▶ [WORK ITEM]
Please reproduce the whole listing without altering anything.

▶ [EXERCISE INPUTS]
--- START ---
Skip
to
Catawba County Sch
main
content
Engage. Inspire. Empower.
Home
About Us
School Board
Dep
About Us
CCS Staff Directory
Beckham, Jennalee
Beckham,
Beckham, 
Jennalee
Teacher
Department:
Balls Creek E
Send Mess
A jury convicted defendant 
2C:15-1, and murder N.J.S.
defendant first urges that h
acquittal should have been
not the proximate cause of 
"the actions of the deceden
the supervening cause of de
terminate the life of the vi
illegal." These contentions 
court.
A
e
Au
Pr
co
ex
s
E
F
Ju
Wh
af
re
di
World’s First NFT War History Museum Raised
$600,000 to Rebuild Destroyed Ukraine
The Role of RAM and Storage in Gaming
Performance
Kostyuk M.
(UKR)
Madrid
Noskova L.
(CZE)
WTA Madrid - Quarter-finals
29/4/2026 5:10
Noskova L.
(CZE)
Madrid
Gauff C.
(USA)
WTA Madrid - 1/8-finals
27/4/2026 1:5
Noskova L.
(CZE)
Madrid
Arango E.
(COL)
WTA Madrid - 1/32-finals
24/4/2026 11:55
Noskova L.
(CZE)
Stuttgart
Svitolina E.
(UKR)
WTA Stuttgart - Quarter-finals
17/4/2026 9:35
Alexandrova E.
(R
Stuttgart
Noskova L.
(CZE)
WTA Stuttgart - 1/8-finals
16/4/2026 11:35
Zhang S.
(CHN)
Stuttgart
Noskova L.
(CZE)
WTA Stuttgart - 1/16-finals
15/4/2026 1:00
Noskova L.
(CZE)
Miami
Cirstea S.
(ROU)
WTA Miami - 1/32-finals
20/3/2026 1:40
--- END ---
▶ [ANSWER TO THIS TASK]
Skip
to
Catawba County Sch
main
content
Engage. Inspire. Empower.
Home
About Us
School Board
Dep
About Us
CCS Staff Directory
Beckham, Jennalee
Beckham,
Beckham, 
Jennalee
Teacher
Department:
Balls Creek E
Send Mess
A jury convicted defendant 
2C:15-1, and murder N.J.S.
defendant first urges that h
acquittal should have been
not the proximate cause of 
"the actions of the deceden
the supervening cause of de
terminate the life of the vi
illegal." These contentions 
court.
A
e
Au
Pr
co
ex
s
E
F
Ju
Wh
af
re
di
World’s First NFT War History Museum Raised
$600,000 to Rebuild Destroyed Ukraine
The Role of RAM and Storage in Gaming
Performance
Kostyuk M.
(UKR)
Madrid
Noskova L.
(CZE)
WTA Madrid - Quarter-finals
29/4/2026 5:10
Noskova L.
(CZE)
Madrid
Gauff C.
(USA)
WTA Madrid - 1/8-finals
27/4/2026 1:5
Noskova L.
(CZE)
Madrid
Arango E.
(COL)
WTA Madrid - 1/32-finals
24/4/2026 11:55
Noskova L.
(CZE)
Stuttgart
Svitolina E.
(UKR)
WTA Stuttgart - Quarter-finals
17/4/2026 9:35
Alexandrova E.
(R
Stuttgart
Noskova L.
(CZE)
WTA Stuttgart - 1/8-finals
16/4/2026 11:35
Zhang S.
(CHN)
Stuttgart
Noskova L.
(CZE)
WTA Stuttgart - 1/16-finals
15/4/2026 1:00
Noskova L.
(CZE)
Miami
Cirstea S.
(ROU)
WTA Miami - 1/32-finals
20/3/2026 1:40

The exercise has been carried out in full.